All of this was recovered despite the ‘large-scale destruction by earth-moving machinery’ recorded by the excavator: in finding these sites, cist slabs were smashed, and some pottery was broken by the bulldozer.

location of grave 6 low res

The location of burial 6 which we marked with a wooden fence post fragment

The location of this cemetery today is easily accessible via a pathway at the eastern end of Mathieson Place. Sitting on a ridge, overlooking a park and surrounded by houses, the cemetery is now a piece of grassland and is not marked in any way. A few hollows in the grass hint at locations where burials were located. Debris from activities being undertaken in the park were noted: a glass Irn Bru bottle lying in the vicinity of burial 5, beer cans and bottles in an scrubby area just to the SE.  Yet there is no sense that this was once an ancient burial ground, a sacred place in the Bronze Age where at least seven people were laid to rest. The remains have now been removed, but plans by SSHA to mark the spot by returning the cist slabs obviously came to nothing. The location of cremation burial 6 lies just 5m from someone’s back garden, yet who actually knows about any of this?

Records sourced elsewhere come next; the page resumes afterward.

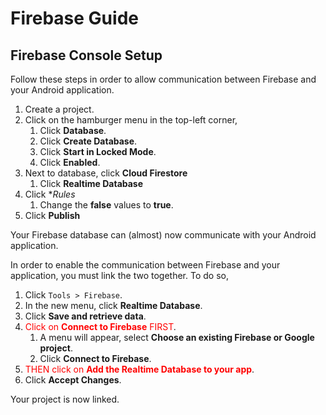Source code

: # Firebase Guide

## Firebase Console Setup

Follow these steps in order to allow communication between Firebase and your Android application.

1. Create a project.
2. Click on the hamburger menu in the top-left corner,
    1. Click **Database**.
    2. Click **Create Database**.
    3. Click **Start in Locked Mode**.
    4. Click **Enabled**.
5. Next to database, click **Cloud Firestore**
    1. Click **Realtime Database**
7. Click **Rules*
    1. Change the **false** values to **true**.
8. Click **Publish**

Your Firebase database can (almost) now communicate with your Android application.

In order to enable the communication between Firebase and your application, you must link the two together. To do so,

1. Click `Tools > Firebase`.
2. In the new menu, click **Realtime Database**.
3. Click **Save and retrieve data**.
4. <font color=red>Click on **Connect to Firebase** FIRST</font>.
    1. A menu will appear, select **Choose an existing Firebase or Google project**.
    2. Click **Connect to Firebase**.
5. <font color=red>THEN click on **Add the Realtime Database to your app</font>**.
6. Click **Accept Changes**.


Your project is now linked.
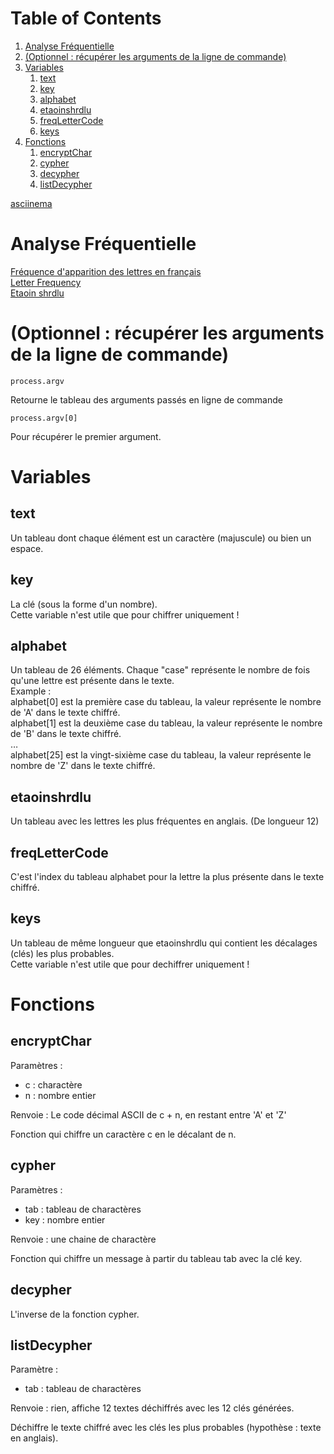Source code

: 
# Table of Contents

1.  [Analyse Fréquentielle](#orgb455f08)
2.  [(Optionnel : récupérer les arguments de la ligne de commande)](#org71877e3)
3.  [Variables](#org3ea6fee)
    1.  [text](#orgdee814b)
    2.  [key](#orgec79aee)
    3.  [alphabet](#org265f775)
    4.  [etaoinshrdlu](#org729b05f)
    5.  [freqLetterCode](#orgae09a9d)
    6.  [keys](#org1bbeff2)
4.  [Fonctions](#org9347273)
    1.  [encryptChar](#org96db576)
    2.  [cypher](#org2f042b5)
    3.  [decypher](#orgdab7166)
    4.  [listDecypher](#orgc7e4c83)

[asciinema](https://asciinema.org/a/0njIqEMp5DKaKJkdlFfiRF1iI)  


<a id="orgb455f08"></a>

# Analyse Fréquentielle

[Fréquence d'apparition des lettres en français](https://fr.wikipedia.org/wiki/Fr%C3%A9quence_d%27apparition_des_lettres_en_fran%C3%A7ais)   
[Letter Frequency](https://en.wikipedia.org/wiki/Letter_frequency)   
[Etaoin shrdlu](https://en.wikipedia.org/wiki/Etaoin_shrdlu)   


<a id="org71877e3"></a>

# (Optionnel : récupérer les arguments de la ligne de commande)

    process.argv

Retourne le tableau des arguments passés en ligne de commande  

    process.argv[0]

Pour récupérer le premier argument.  


<a id="org3ea6fee"></a>

# Variables


<a id="orgdee814b"></a>

## text

Un tableau dont chaque élément est un caractère (majuscule) ou bien un espace.  


<a id="orgec79aee"></a>

## key

La clé (sous la forme d'un nombre).  
Cette variable n'est utile que pour chiffrer uniquement !  


<a id="org265f775"></a>

## alphabet

Un tableau de 26 éléments. Chaque "case" représente le nombre de fois qu'une lettre est présente dans le texte.  
Example :  
alphabet[0] est la première case du tableau, la valeur représente le nombre de 'A' dans le texte chiffré.  
alphabet[1] est la deuxième case du tableau, la valeur représente le nombre de 'B' dans le texte chiffré.  
…  
alphabet[25] est la vingt-sixième case du tableau, la valeur représente le nombre de 'Z' dans le texte chiffré.  


<a id="org729b05f"></a>

## etaoinshrdlu

Un tableau avec les lettres les plus fréquentes en anglais. (De longueur 12)  


<a id="orgae09a9d"></a>

## freqLetterCode

C'est l'index du tableau alphabet pour la lettre la plus présente dans le texte chiffré.  


<a id="org1bbeff2"></a>

## keys

Un tableau de même longueur que etaoinshrdlu qui contient les décalages (clés) les plus probables.  
Cette variable n'est utile que pour dechiffrer uniquement !  


<a id="org9347273"></a>

# Fonctions


<a id="org96db576"></a>

## encryptChar

Paramètres :  

-   c : charactère
-   n : nombre entier

Renvoie : Le code décimal ASCII de c + n, en restant entre 'A' et 'Z'  

Fonction qui chiffre un caractère c en le décalant de n.  


<a id="org2f042b5"></a>

## cypher

Paramètres :  

-   tab : tableau de charactères
-   key : nombre entier

Renvoie : une chaine de charactère  

Fonction qui chiffre un message à partir du tableau tab avec la clé key.  


<a id="orgdab7166"></a>

## decypher

L'inverse de la fonction cypher.  


<a id="orgc7e4c83"></a>

## listDecypher

Paramètre :  

-   tab : tableau de charactères

Renvoie : rien, affiche 12 textes déchiffrés avec les 12 clés générées.  

Déchiffre le texte chiffré avec les clés les plus probables (hypothèse : texte en anglais).  


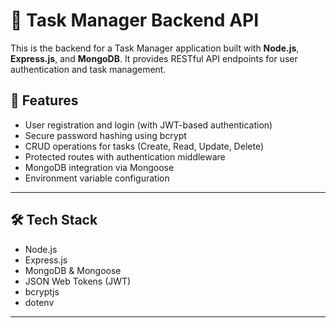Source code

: # 🧩 Task Manager Backend API

This is the backend for a Task Manager application built with **Node.js**, **Express.js**, and **MongoDB**. It provides RESTful API endpoints for user authentication and task management.

## 🚀 Features

- User registration and login (with JWT-based authentication)
- Secure password hashing using bcrypt
- CRUD operations for tasks (Create, Read, Update, Delete)
- Protected routes with authentication middleware
- MongoDB integration via Mongoose
- Environment variable configuration

---

## 🛠️ Tech Stack

- Node.js
- Express.js
- MongoDB & Mongoose
- JSON Web Tokens (JWT)
- bcryptjs
- dotenv

---
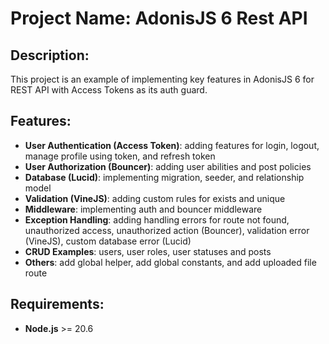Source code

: # Project Name: AdonisJS 6 Rest API

## Description:
This project is an example of implementing key features in AdonisJS 6 for REST API with Access Tokens as its auth guard.

## Features:
- **User Authentication (Access Token)**: adding features for login, logout, manage profile using token, and refresh token
- **User Authorization (Bouncer)**: adding user abilities and post policies
- **Database (Lucid)**: implementing migration, seeder, and relationship model
- **Validation (VineJS)**: adding custom rules for exists and unique
- **Middleware**: implementing auth and bouncer middleware
- **Exception Handling**: adding handling errors for route not found, unauthorized access, unauthorized action (Bouncer), validation error (VineJS), custom database error (Lucid)
- **CRUD Examples**: users, user roles, user statuses and posts
- **Others**: add global helper, add global constants, and add uploaded file route

## Requirements:
- **Node.js** >= 20.6
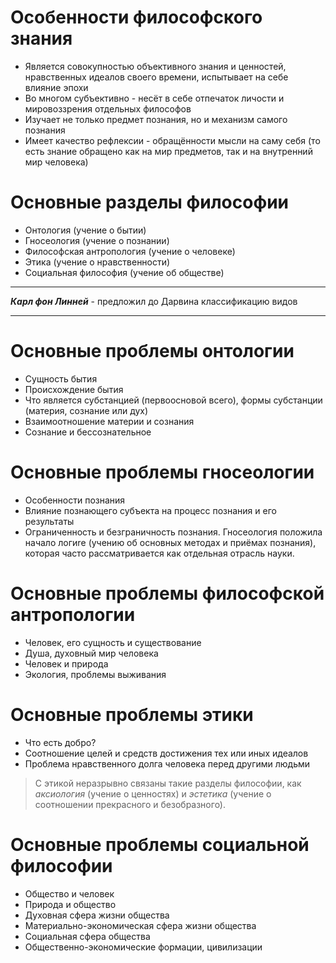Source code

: # Особенности философского знания

* Является совокупностью объективного знания и ценностей, нравственных идеалов своего времени, испытывает на себе влияние эпохи
* Во многом субъективно - несёт в себе отпечаток личости и мировоззрения отдельных философов
* Изучает не только предмет познания, но и механизм самого познания
* Имеет качество рефлексии - обращённости мысли на саму себя (то есть знание обращено как на мир предметов, так и на внутренний мир человека)

# Основные разделы философии

* Онтология (учение о бытии)
* Гносеология (учение о познании)
* Философская антропология (учение о человеке)
* Этика (учение о нравственности)
* Социальная философия (учение об обществе)

___
___Карл фон Линней___ - предложил до Дарвина классификацию видов
___

# Основные проблемы онтологии

* Сущность бытия
* Происхождение бытия
* Что является субстанцией (первоосновой всего), формы субстанции (материя, сознание или дух)
* Взаимоотношение материи и сознания
* Сознание и бессознательное

# Основные проблемы гносеологии

* Особенности познания
* Влияние познающего субъекта на процесс познания и его результаты
* Ограниченность и безграничность познания. Гносеология положила начало логиrе (учению об основных методах и приёмах познания), которая часто рассматривается как отдельная отрасль науки.

# Основные проблемы философской антропологии

* Человек, его сущность и существование
* Душа, духовный мир человека
* Человек и природа
* Экология, проблемы выживания

# Основные проблемы этики

* Что есть добро?
* Соотношение целей и средств достижения тех или иных идеалов
* Проблема нравственного долга человека перед другими людьми

> С этикой неразрывно связаны такие разделы философии, как _аксиология_ (учение о ценностях) и _эстетика_ (учение о соотношении прекрасного и безобразного).

# Основные проблемы социальной философии

* Общество и человек
* Природа и общество
* Духовная сфера жизни общества
* Материально-экономическая сфера жизни общества
* Социальная сфера общества
* Общественно-экономические формации, цивилизации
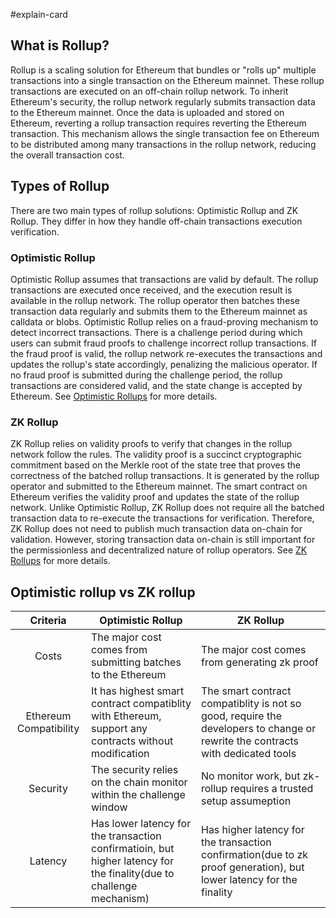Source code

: #explain-card

## What is Rollup?  

Rollup is a scaling solution for Ethereum that bundles or "rolls up" multiple transactions into a single transaction on the Ethereum mainnet. These rollup transactions are executed on an off-chain rollup network. To inherit Ethereum's security, the rollup network regularly submits transaction data to the Ethereum mainnet. Once the data is uploaded and stored on Ethereum, reverting a rollup transaction requires reverting the Ethereum transaction. This mechanism allows the single transaction fee on Ethereum to be distributed among many transactions in the rollup network, reducing the overall transaction cost.

## Types of Rollup

There are two main types of rollup solutions: Optimistic Rollup and ZK Rollup. They differ in how they handle off-chain transactions execution verification.

### Optimistic Rollup

Optimistic Rollup assumes that transactions are valid by default. The rollup transactions are executed once received, and the execution result is available in the rollup network. The rollup operator then batches these transaction data regularly and submits them to the Ethereum mainnet as calldata or blobs. Optimistic Rollup relies on a fraud-proving mechanism to detect incorrect transactions. There is a challenge period during which users can submit fraud proofs to challenge incorrect rollup transactions. If the fraud proof is valid, the rollup network re-executes the transactions and updates the rollup's state accordingly, penalizing the malicious operator. If no fraud proof is submitted during the challenge period, the rollup transactions are considered valid, and the state change is accepted by Ethereum. See [Optimistic Rollups](https://ethereum.org/en/developers/docs/scaling/optimistic-rollups/) for more details.

### ZK Rollup

ZK Rollup relies on validity proofs to verify that changes in the rollup network follow the rules. The validity proof is a succinct cryptographic commitment based on the Merkle root of the state tree that proves the correctness of the batched rollup transactions. It is generated by the rollup operator and submitted to the Ethereum mainnet. The smart contract on Ethereum verifies the validity proof and updates the state of the rollup network. Unlike Optimistic Rollup, ZK Rollup does not require all the batched transaction data to re-execute the transactions for verification. Therefore, ZK Rollup does not need to publish much transaction data on-chain for validation. However, storing transaction data on-chain is still important for the permissionless and decentralized nature of rollup operators. See [ZK Rollups](https://ethereum.org/en/developers/docs/scaling/zk-rollups/) for more details.

## Optimistic rollup vs ZK rollup

| Criteria | Optimistic Rollup | ZK Rollup |
| :---: | --- | --- |
| Costs | The major cost comes from submitting batches to the Ethereum  | The major cost comes from generating zk proof |
| Ethereum Compatibility | It has highest smart contract compatiblity with Ethereum, support any contracts without modification| The smart contract compatiblity is not so good, require the developers to change or rewrite the contracts with dedicated tools |
| Security | The security relies on the chain monitor within the challenge window | No monitor work, but zk-rollup requires a trusted setup assumeption |
| Latency | Has lower latency for the transaction confirmatioin, but higher latency for the finality(due to challenge mechanism) | Has higher latency for the transaction confirmation(due to zk proof generation), but lower latency for the finality |

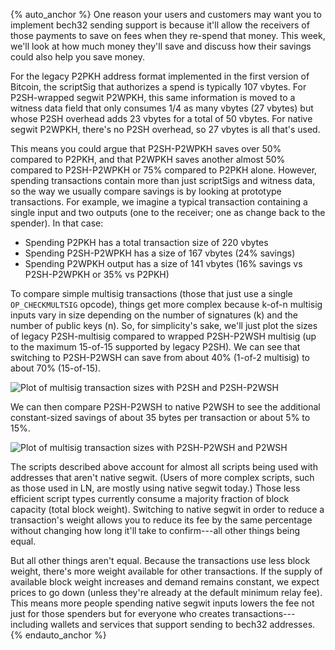 {% auto_anchor %}
One reason your users and customers may want you to implement bech32
sending support is because it'll allow the receivers of those payments
to save on fees when they re-spend that money.  This week, we'll look at
how much money they'll save and discuss how their savings could also
help you save money.

For the legacy P2PKH address format implemented in the first version of
Bitcoin, the scriptSig that authorizes a spend is typically 107 vbytes.
For P2SH-wrapped segwit P2WPKH, this same information is moved to a
witness data field that only consumes 1/4 as many vbytes (27 vbytes) but
whose P2SH overhead adds 23 vbytes for a total of 50 vbytes.  For native
segwit P2WPKH, there's no P2SH overhead, so 27 vbytes is all that's used.

This means you could argue that P2SH-P2WPKH saves over 50% compared to
P2PKH, and that P2WPKH saves another almost 50% compared to P2SH-P2WPKH
or 75% compared to P2PKH alone.  However, spending transactions contain
more than just scriptSigs and witness data, so the way we usually
compare savings is by looking at prototype transactions.  For example,
we imagine a typical transaction containing a single input and two
outputs (one to the receiver; one as change back to the spender).  In
that case:

- Spending P2PKH has a total transaction size of
  220 vbytes
- Spending P2SH-P2WPKH has a size of 167 vbytes (24% savings)
- Spending P2WPKH output has a size of 141 vbytes (16% savings vs
  P2SH-P2WPKH or 35% vs P2PKH)

To compare simple multisig transactions (those that just use a single
`OP_CHECKMULTSIG` opcode), things get more complex because k-of-n
multisig inputs vary in size depending on the number of signatures (k)
and the number of public keys (n).  So, for simplicity's sake, we'll
just plot the sizes of legacy P2SH-multisig compared to wrapped P2SH-P2WSH
multisig (up to the maximum 15-of-15 supported by legacy P2SH).  We can
see that switching to P2SH-P2WSH can save from about 40% (1-of-2
multisig) to about 70% (15-of-15).

![Plot of multisig transaction sizes with P2SH and P2SH-P2WSH](/img/posts/2019-04-segwit-multisig-size-p2sh-to-p2sh-p2wsh.png)

We can then compare P2SH-P2WSH to native P2WSH to see the additional
constant-sized savings of about 35 bytes per transaction or about 5% to
15%.

![Plot of multisig transaction sizes with P2SH-P2WSH and P2WSH](/img/posts/2019-04-segwit-multisig-size-p2sh-p2wsh-to-p2wsh.png)

The scripts described above account for almost all scripts being used
with addresses that aren't native segwit.  (Users of more complex
scripts, such as those used in LN, are mostly using native segwit today.)
Those less efficient script types currently consume a majority fraction
of block capacity (total block weight).  Switching to native segwit in
order to reduce a transaction's weight allows you to reduce its fee by
the same percentage without changing how long it'll take to confirm---all other
things being equal.

But all other things aren't equal.  Because the transactions use less
block weight, there's more weight available for other transactions.  If
the supply of available block weight increases and demand remains constant, we
expect prices to go down (unless they're already at the default minimum
relay fee).  This means more people spending native segwit inputs lowers
the fee not just for those spenders but for everyone who creates
transactions---including wallets and services that support sending to
bech32 addresses.
{% endauto_anchor %}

burial site viewed from the SE low res

It is profoundly sad, I think, that the burial of this small group of people is not marked in any way; it is a shame that the SSHA aspiration in the early 1970s came to nothing. It was easy to leave the standing stone where it stood nearby and incorporate it into the fabric of modern Dunfermline using building materials that were to hand, whereas when skulls start to pop out of the ground, something has to be done to facilitate development. This is the fate of many accidentally found prehistoric cemeteries, unmarked and forgotten except in exceptional circumstances. An appendix in the Aberdour Road report briefly records a third prehistoric engagement during the urbanisation of Dunfermline, in the nearby village of Crossford. Workmen on the construction of a new road uncovered on 13th November 1973 what they thought was a drain, but was in fact a Bronze Age short cist burial (NT08NE 36). A Mr A Hall recovered a Food Vessel pot from the drain-grave but within a week this burial had been buried once again, this time under the foundations of the new road. The location of this burial is on the junction of Morar Road and Affric Way if you care to visit.

standing stoneD walk croppped and low res

Standing StoneD Walk: the sign subverted

Do we need to show our respect to the ancient dead? Have we done this by carefully removing the dead and their grave goods in controlled excavations rather than simply bulldozing them away? Are our excavation reports, our records and our dots on maps suitable epitaphs? Have we memorialised these people archaeologically? Do these places cease to be meaningful once the physical remnants of mortuary rites have been removed? I am not sure what the answers to any of these questions are, but I am uneasy about us concluding excavation projects and forgetting these places. In Dunfermline, I encountered two forgotten prehistoric monuments: one hidden from view, the other hidden for everyone to see. But who cares?

Sources: Many thanks to Sam who accompanied me on the fieldtrip to Dunfermline and took some of the photos used here, and to Donald for inviting us to the town in the first place. Most of the information on the history of the Easter Pitcorthie standing stone was derived from the National Monuments Record of Scotland. The excavation report for the Aderdour Road cemetery, and the Crossford Food Vessel burial, is: Close-Brooks, J, Norgate, M & Ritchie, JNG 1972 A Bronze Age cemetery at Aderdour Road, Dunfermline, Fife. Proceedings of the Society of Antiquaries of Scotland 104, 121-36. This journal, PSAS, can be accessed free online via the Society of Antiquaries of Scotland website. The plan of the cemetery was derived from various illustrations in this report, as was the phosphorus data.